I don't believe that "Honor your father and mother" came up in discussion when I watched the Oprah video. Likewise "Honor your father and mother" was not mentioned in the response in Psychology Today. On the one hand, why would psychologists bring up the Ten Commandments and enter into the realm of spirituality and faith? But here we can see true advantages in religion -- yes, organized religion, complete with shared expectations that are not optional. Religion brings a social contract, an essential element of a functioning society. 

The social fabric is messy, complicated, and built one relationship at a time. It takes work. The social fabric is also necessary even at the psychological level. People who lack a sense of belonging tend to have serious struggles with life happiness. When psychologists normalize breaking off key relationships, it is not always to the benefit of the client that they would help. 

What about those parents who actually are immature, narcissistic, or toxic? There are a number of us whose childhoods were marred by parenting that was worse than indifferent. Labeling the parents as a problem is not always too hasty or too convenient; it can also be too true. I speak as someone with experience dealing with parents who had more than the typical faults. I had a brother who went no-contact with the harsher parent, to the extent possible. The result was not his growth and peace but empowering the unhealed wounds to isolate him still. 

The premise of much popular psychology is that a person's primary duty is to their own personal happiness and well-being. Even if we allow that premise for this conversation, the "cut and run" approach can deprive the adult children of learning how to stand up for themselves, learning to define and redefine relationships to insist on the healthy respect due to an adult. It cuts off opportunities to learn and practice a relationship of equals, and to gain that necessary adult skill of insisting on fairness and respect in mature relationships. 

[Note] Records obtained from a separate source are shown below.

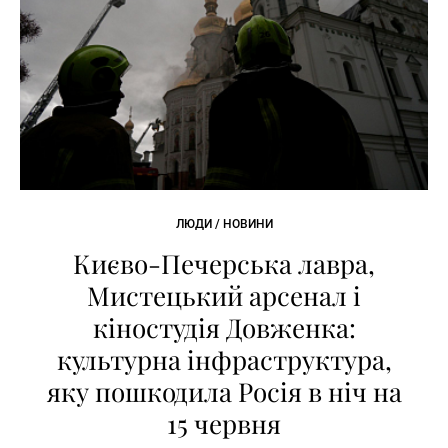
ЛЮДИ / НОВИНИ
Києво-Печерська лавра,
Мистецький арсенал і
кіностудія Довженка:
культурна інфраструктура,
яку пошкодила Росія в ніч на
15 червня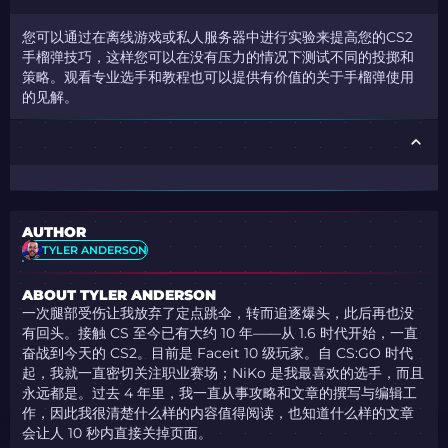
您可以通过在离线游戏或私人服务器中进行实验来提高您的CS2
手榴弹技巧，这样您可以在没有压力的情况下测试不同的投掷和
策略。观看专业选手和教程也可以提供有价值的关于手榴弹使用
的见解。
AUTHOR
TYLER ANDERSON
ABOUT TYLER ANDERSON
一次腿部受伤让我放弃了定点跳伞，转而追逐爆头，此后再也没
有回头。接触 CS 至今已有大约 10 年——从 1.6 时代开始，一直
奋战到今天的 CS2。目前是 Faceit 10 级玩家。自 CS:GO 时代
起，我就一直密切关注职业赛场；NiKo 是我最喜欢的选手，而且
永远都是。过去 4 年里，我一直从事攻略和文章的撰写与编辑工
作，因此我很清楚什么样的内容值得阅读，也知道什么样的文章
会让人 10 秒内直接关掉页面。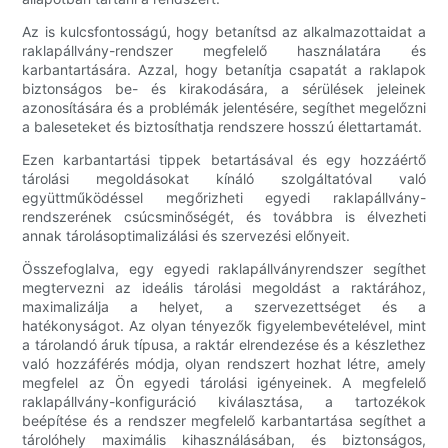
Az is kulcsfontosságú, hogy betanítsd az alkalmazottaidat a
raklapállvány-rendszer megfelelő használatára és
karbantartására. Azzal, hogy betanítja csapatát a raklapok
biztonságos be- és kirakodására, a sérülések jeleinek
azonosítására és a problémák jelentésére, segíthet megelőzni
a baleseteket és biztosíthatja rendszere hosszú élettartamát.
Ezen karbantartási tippek betartásával és egy hozzáértő
tárolási megoldásokat kínáló szolgáltatóval való
együttműködéssel megőrizheti egyedi raklapállvány-
rendszerének csúcsminőségét, és továbbra is élvezheti
annak tárolásoptimalizálási és szervezési előnyeit.
Összefoglalva, egy egyedi raklapállványrendszer segíthet
megtervezni az ideális tárolási megoldást a raktárához,
maximalizálja a helyet, a szervezettséget és a
hatékonyságot. Az olyan tényezők figyelembevételével, mint
a tárolandó áruk típusa, a raktár elrendezése és a készlethez
való hozzáférés módja, olyan rendszert hozhat létre, amely
megfelel az Ön egyedi tárolási igényeinek. A megfelelő
raklapállvány-konfiguráció kiválasztása, a tartozékok
beépítése és a rendszer megfelelő karbantartása segíthet a
tárolóhely maximális kihasználásában, és biztonságos,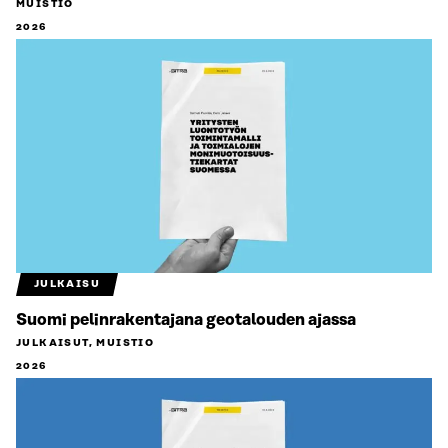
MUISTIO
2026
JULKAISU
Suomi pelinrakentajana geotalouden ajassa
JULKAISUT, MUISTIO
2026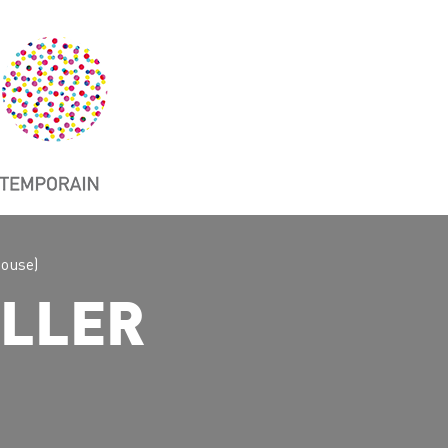
House)
ILLER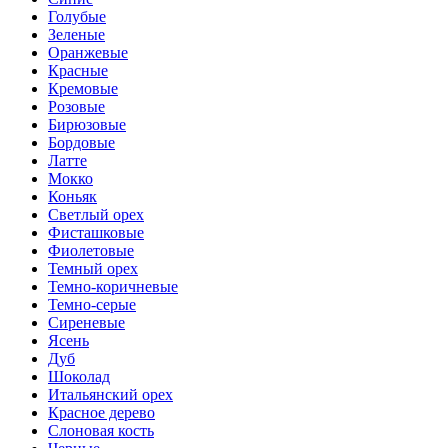
Голубые
Зеленые
Оранжевые
Красные
Кремовые
Розовые
Бирюзовые
Бордовые
Латте
Мокко
Коньяк
Светлый орех
Фисташковые
Фиолетовые
Темный орех
Темно-коричневые
Темно-серые
Сиреневые
Ясень
Дуб
Шоколад
Итальянский орех
Красное дерево
Слоновая кость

It can be tricky to rebuild the adult-child relationship when both parties are adults. The habit of power with the parent may show up as disrespect for the adult children when the now-adult children need to claim responsibility over their own lives. But this transition to full adults is not optional, and claiming agency in the relationship is not a developmental milestone we can afford to skip. 

For those of us with challenging parents, going no-contact can deprive us of learning how to find our voice and redefine the relationship, and the related practice of steering a relationship onto a healthier course. The lack of those relationship skills can take a toll on those who go no-contact. 

There may be a time and a place to take a break from a family relationship. But a permanent rupture has its own price tag of leaving the wounds unhealed, the skills unlearned, the power to redefine it unclaimed. 

"Honor your father and mother" may not be easy. And it does not mean tolerating abuse. But there is a place in the conversation for leveling up our own skills so that each side is treated with honor and respect.